◆ WORK TO BE COMPLETED
Rewrite the listing below with "layout element" swapped for "page element" and everything else left the same. Omit the pictures from your answer.

◆ DATA EXTRACT
§ §
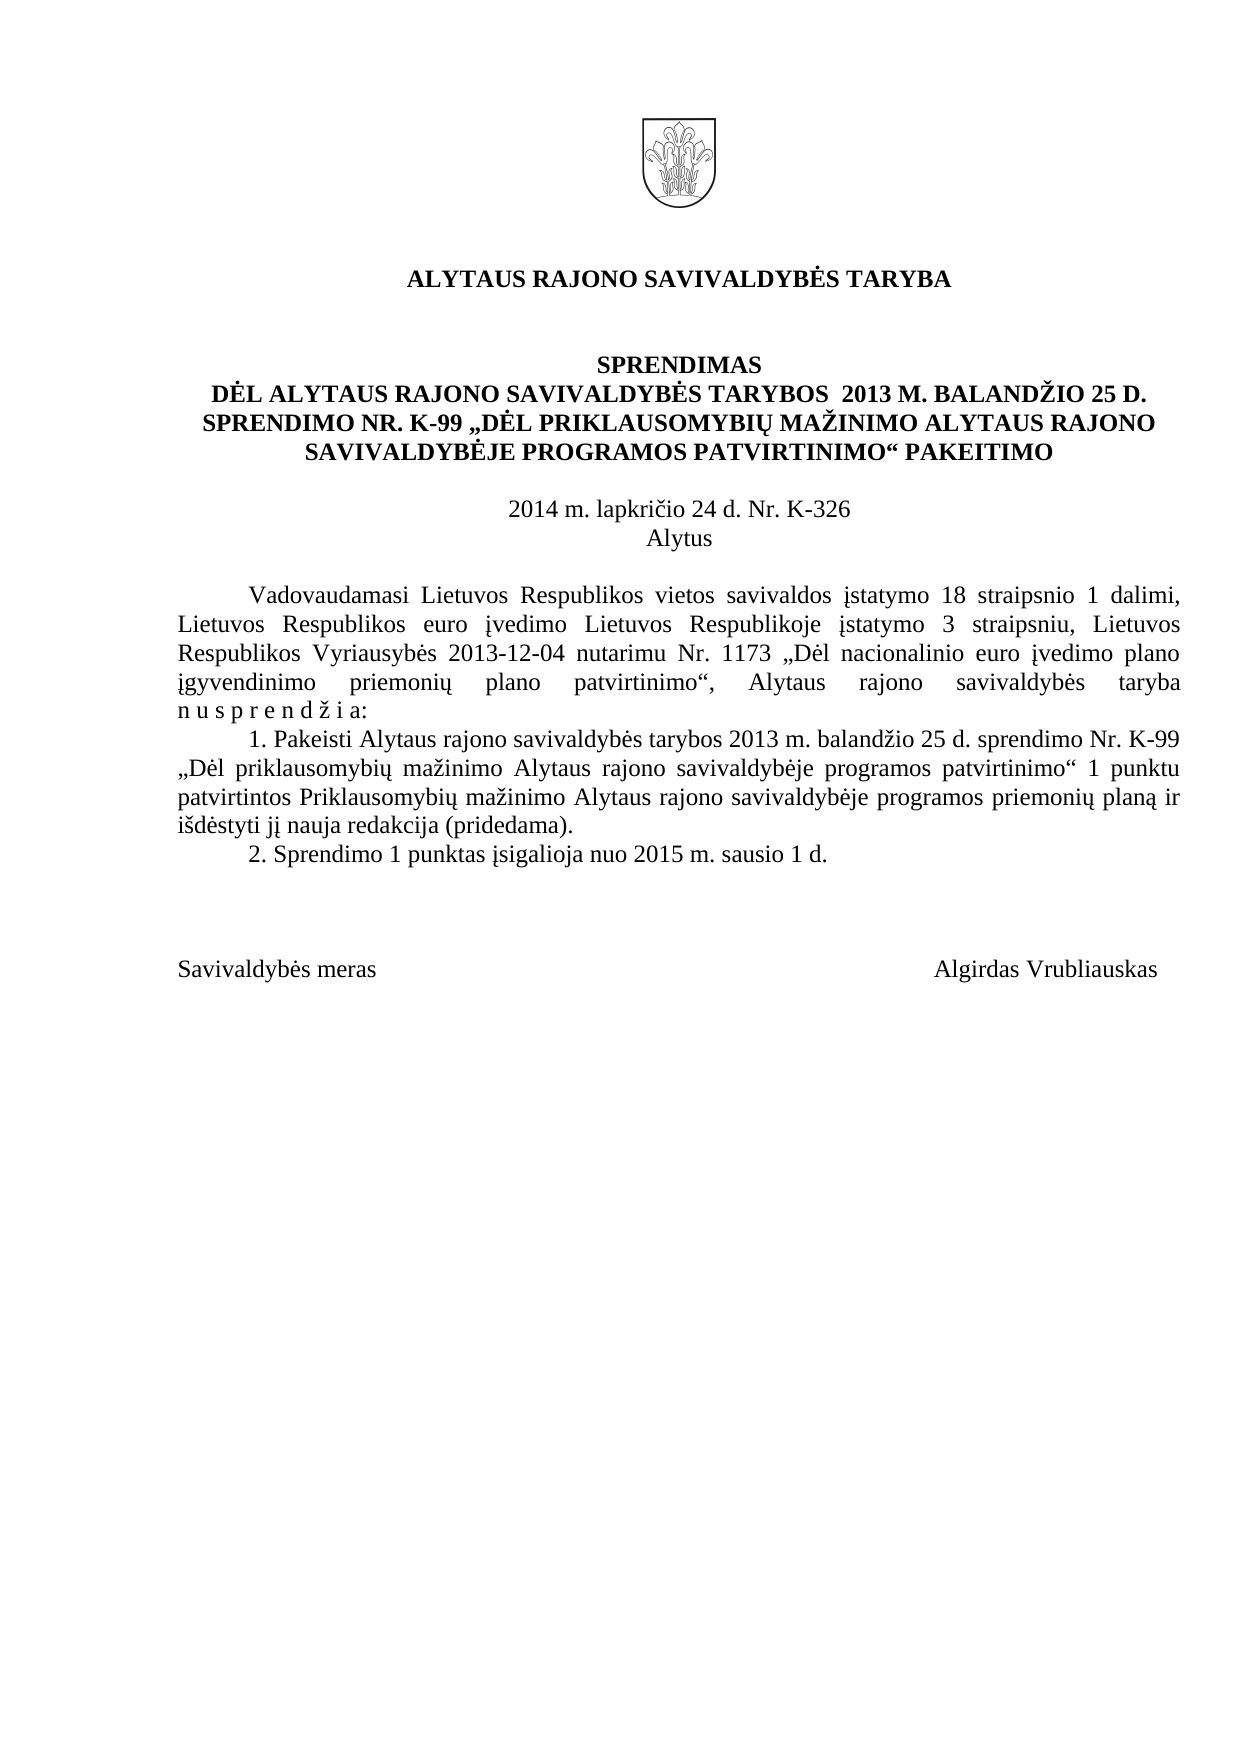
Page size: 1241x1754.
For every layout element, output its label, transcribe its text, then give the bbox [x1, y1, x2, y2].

text SPRENDIMAS [177, 351, 1181, 379]
text 1. Pakeisti Alytaus rajono savivaldybės tarybos 2013 m. balandžio 25 d. sprendimo Nr. K-99 „Dėl priklausomybių mažinimo Alytaus rajono savivaldybėje programos patvirtinimo“ 1 punktu patvirtintos Priklausomybių mažinimo Alytaus rajono savivaldybėje programos priemonių planą ir išdėstyti jį nauja redakcija (pridedama). [177, 724, 1181, 839]
text Savivaldybės meras Algirdas Vrubliauskas [177, 954, 1181, 983]
text 2014 m. lapkričio 24 d. Nr. K-326 [177, 494, 1181, 523]
text DĖL ALYTAUS RAJONO SAVIVALDYBĖS TARYBOS 2013 M. BALANDŽIO 25 D. SPRENDIMO NR. K-99 „DĖL PRIKLAUSOMYBIŲ MAŽINIMO ALYTAUS RAJONO SAVIVALDYBĖJE PROGRAMOS PATVIRTINIMO“ PAKEITIMO [177, 379, 1181, 466]
text ALYTAUS RAJONO SAVIVALDYBĖS TARYBA [177, 264, 1181, 293]
text Alytus [177, 523, 1181, 552]
text 2. Sprendimo 1 punktas įsigalioja nuo 2015 m. sausio 1 d. [177, 839, 1181, 868]
text Vadovaudamasi Lietuvos Respublikos vietos savivaldos įstatymo 18 straipsnio 1 dalimi, Lietuvos Respublikos euro įvedimo Lietuvos Respublikoje įstatymo 3 straipsniu, Lietuvos Respublikos Vyriausybės 2013-12-04 nutarimu Nr. 1173 „Dėl nacionalinio euro įvedimo plano įgyvendinimo priemonių plano patvirtinimo“, Alytaus rajono savivaldybės taryba n u s p r e n d ž i a: [177, 581, 1181, 724]
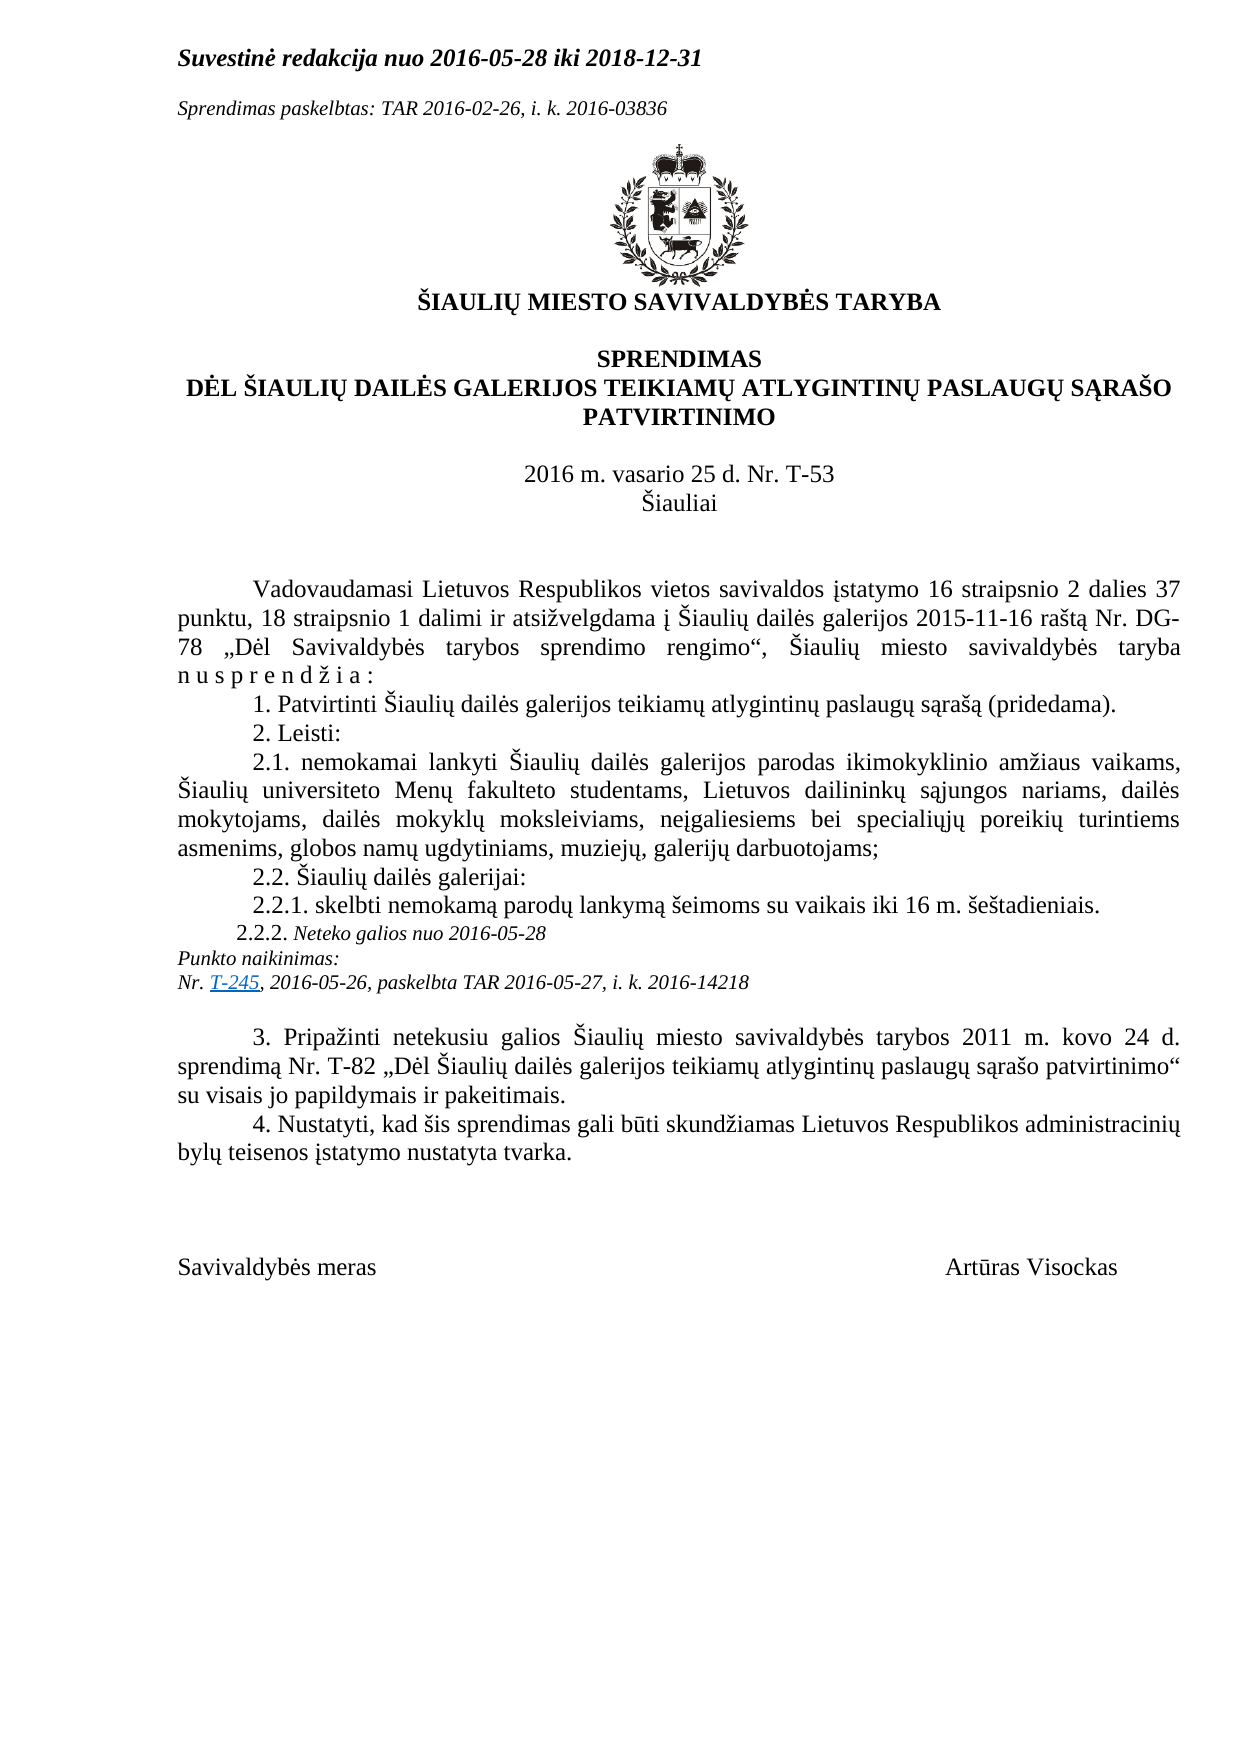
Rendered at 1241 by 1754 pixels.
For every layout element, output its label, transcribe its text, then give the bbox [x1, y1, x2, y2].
§ §
◆ TASK SOLUTION
Page size: 1241x1754.
For every page element, output its label, transcribe its text, then give the bbox [x1, y1, x2, y2].

text SPRENDIMAS [177, 351, 1181, 379]
text 1. Pakeisti Alytaus rajono savivaldybės tarybos 2013 m. balandžio 25 d. sprendimo Nr. K-99 „Dėl priklausomybių mažinimo Alytaus rajono savivaldybėje programos patvirtinimo“ 1 punktu patvirtintos Priklausomybių mažinimo Alytaus rajono savivaldybėje programos priemonių planą ir išdėstyti jį nauja redakcija (pridedama). [177, 724, 1181, 839]
text Savivaldybės meras Algirdas Vrubliauskas [177, 954, 1181, 983]
text 2014 m. lapkričio 24 d. Nr. K-326 [177, 494, 1181, 523]
text DĖL ALYTAUS RAJONO SAVIVALDYBĖS TARYBOS 2013 M. BALANDŽIO 25 D. SPRENDIMO NR. K-99 „DĖL PRIKLAUSOMYBIŲ MAŽINIMO ALYTAUS RAJONO SAVIVALDYBĖJE PROGRAMOS PATVIRTINIMO“ PAKEITIMO [177, 379, 1181, 466]
text ALYTAUS RAJONO SAVIVALDYBĖS TARYBA [177, 264, 1181, 293]
text Alytus [177, 523, 1181, 552]
text 2. Sprendimo 1 punktas įsigalioja nuo 2015 m. sausio 1 d. [177, 839, 1181, 868]
text Vadovaudamasi Lietuvos Respublikos vietos savivaldos įstatymo 18 straipsnio 1 dalimi, Lietuvos Respublikos euro įvedimo Lietuvos Respublikoje įstatymo 3 straipsniu, Lietuvos Respublikos Vyriausybės 2013-12-04 nutarimu Nr. 1173 „Dėl nacionalinio euro įvedimo plano įgyvendinimo priemonių plano patvirtinimo“, Alytaus rajono savivaldybės taryba n u s p r e n d ž i a: [177, 581, 1181, 724]
Rendered at 1241 by 1754 pixels.
For every page element, output its label, transcribe its text, then give the bbox [x1, y1, x2, y2].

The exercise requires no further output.